## [Task]
Below are entries; count the lines among them that contain the word "building", and give only the count.

## [Data listing]
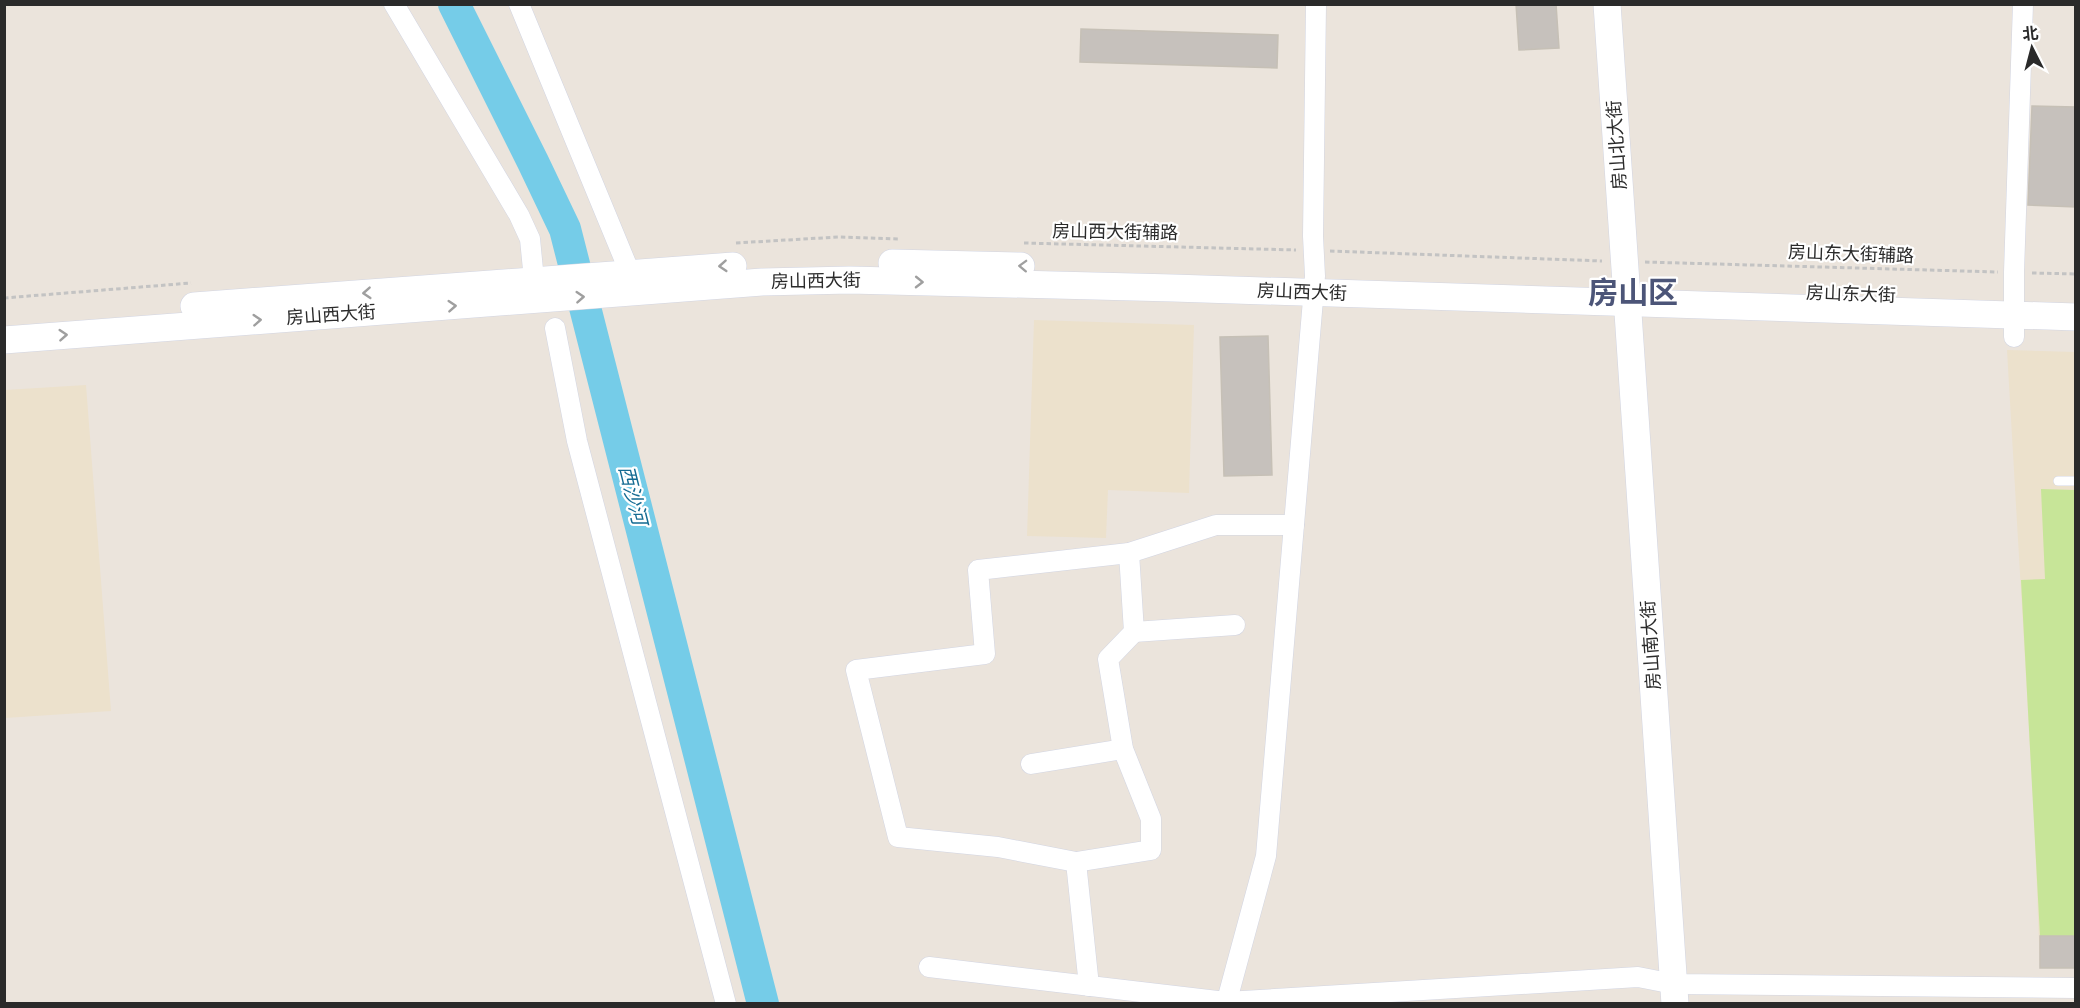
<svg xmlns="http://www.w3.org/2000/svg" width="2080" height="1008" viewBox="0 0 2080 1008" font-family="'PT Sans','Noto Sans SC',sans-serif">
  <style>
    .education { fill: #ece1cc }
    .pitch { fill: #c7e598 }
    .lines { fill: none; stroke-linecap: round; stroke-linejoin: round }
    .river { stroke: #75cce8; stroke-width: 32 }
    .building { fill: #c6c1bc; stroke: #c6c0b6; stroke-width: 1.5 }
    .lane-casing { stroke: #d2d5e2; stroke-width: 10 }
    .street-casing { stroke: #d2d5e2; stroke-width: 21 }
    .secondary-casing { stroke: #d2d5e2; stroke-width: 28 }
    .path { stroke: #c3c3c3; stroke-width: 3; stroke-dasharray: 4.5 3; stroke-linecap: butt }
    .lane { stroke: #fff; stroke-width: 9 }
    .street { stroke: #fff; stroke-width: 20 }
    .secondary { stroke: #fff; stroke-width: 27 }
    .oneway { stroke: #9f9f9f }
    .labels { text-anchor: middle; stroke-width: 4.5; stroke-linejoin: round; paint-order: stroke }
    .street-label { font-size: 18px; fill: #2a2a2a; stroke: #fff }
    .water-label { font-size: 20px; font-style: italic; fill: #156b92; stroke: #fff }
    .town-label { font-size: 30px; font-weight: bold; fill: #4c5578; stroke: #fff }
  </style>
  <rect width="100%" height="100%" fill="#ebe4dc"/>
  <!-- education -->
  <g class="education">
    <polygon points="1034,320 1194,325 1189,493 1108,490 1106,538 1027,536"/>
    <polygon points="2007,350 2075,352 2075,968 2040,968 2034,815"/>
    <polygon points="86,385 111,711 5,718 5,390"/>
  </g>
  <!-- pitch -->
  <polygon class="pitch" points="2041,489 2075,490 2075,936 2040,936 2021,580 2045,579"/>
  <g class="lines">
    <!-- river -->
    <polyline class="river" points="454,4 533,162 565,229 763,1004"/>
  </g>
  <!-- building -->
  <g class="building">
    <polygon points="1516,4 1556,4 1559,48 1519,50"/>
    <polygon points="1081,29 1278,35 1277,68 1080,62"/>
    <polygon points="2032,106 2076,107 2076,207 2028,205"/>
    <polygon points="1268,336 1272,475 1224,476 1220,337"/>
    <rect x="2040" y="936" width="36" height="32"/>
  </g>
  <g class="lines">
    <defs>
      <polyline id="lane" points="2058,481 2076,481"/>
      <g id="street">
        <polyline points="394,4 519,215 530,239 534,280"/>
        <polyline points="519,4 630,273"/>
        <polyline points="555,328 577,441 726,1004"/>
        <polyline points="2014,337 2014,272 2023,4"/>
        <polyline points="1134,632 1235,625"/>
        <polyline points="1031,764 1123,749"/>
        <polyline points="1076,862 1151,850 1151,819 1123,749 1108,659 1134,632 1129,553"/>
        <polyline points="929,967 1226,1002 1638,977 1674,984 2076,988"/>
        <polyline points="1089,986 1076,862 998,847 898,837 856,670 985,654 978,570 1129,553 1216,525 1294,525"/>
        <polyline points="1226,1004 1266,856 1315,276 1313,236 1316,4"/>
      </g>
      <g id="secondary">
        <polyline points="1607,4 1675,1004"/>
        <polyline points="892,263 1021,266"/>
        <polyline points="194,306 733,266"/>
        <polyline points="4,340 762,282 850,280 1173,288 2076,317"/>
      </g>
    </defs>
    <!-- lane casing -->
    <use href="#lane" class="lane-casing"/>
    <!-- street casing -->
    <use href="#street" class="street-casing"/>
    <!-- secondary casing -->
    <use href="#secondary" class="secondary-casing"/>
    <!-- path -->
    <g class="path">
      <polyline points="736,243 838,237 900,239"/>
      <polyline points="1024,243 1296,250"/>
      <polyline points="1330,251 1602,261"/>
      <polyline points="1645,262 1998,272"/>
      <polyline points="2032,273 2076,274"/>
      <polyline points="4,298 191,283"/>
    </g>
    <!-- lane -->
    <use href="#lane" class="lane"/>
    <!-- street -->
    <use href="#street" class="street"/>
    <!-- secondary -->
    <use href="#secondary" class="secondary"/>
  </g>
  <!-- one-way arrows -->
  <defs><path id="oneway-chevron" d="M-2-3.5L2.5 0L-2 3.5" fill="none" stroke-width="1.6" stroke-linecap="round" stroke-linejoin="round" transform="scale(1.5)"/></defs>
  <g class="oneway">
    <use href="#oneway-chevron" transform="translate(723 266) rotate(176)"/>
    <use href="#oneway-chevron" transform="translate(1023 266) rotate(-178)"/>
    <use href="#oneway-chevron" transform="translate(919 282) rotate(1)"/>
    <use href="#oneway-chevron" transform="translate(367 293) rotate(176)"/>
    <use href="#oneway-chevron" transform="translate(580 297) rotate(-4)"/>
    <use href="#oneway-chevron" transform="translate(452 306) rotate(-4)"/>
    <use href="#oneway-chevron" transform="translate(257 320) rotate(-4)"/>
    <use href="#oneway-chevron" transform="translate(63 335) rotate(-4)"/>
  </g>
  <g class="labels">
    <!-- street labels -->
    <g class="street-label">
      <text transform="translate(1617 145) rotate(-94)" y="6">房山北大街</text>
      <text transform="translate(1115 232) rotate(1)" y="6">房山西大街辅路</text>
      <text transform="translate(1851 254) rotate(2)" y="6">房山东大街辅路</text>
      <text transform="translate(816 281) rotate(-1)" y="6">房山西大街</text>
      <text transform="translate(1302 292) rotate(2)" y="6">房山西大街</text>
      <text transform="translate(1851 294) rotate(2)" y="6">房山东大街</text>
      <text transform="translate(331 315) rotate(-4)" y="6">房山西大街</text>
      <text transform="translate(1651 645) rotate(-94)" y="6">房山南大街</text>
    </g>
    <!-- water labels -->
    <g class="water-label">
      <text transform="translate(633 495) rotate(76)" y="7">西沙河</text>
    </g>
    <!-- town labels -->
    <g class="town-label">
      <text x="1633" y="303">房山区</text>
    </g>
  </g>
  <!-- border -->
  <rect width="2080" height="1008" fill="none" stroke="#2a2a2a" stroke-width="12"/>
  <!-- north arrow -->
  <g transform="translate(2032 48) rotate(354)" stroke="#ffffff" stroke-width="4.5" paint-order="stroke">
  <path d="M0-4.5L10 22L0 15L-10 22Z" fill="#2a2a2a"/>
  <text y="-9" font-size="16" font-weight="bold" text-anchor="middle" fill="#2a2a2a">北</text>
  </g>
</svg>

## [Output below]
3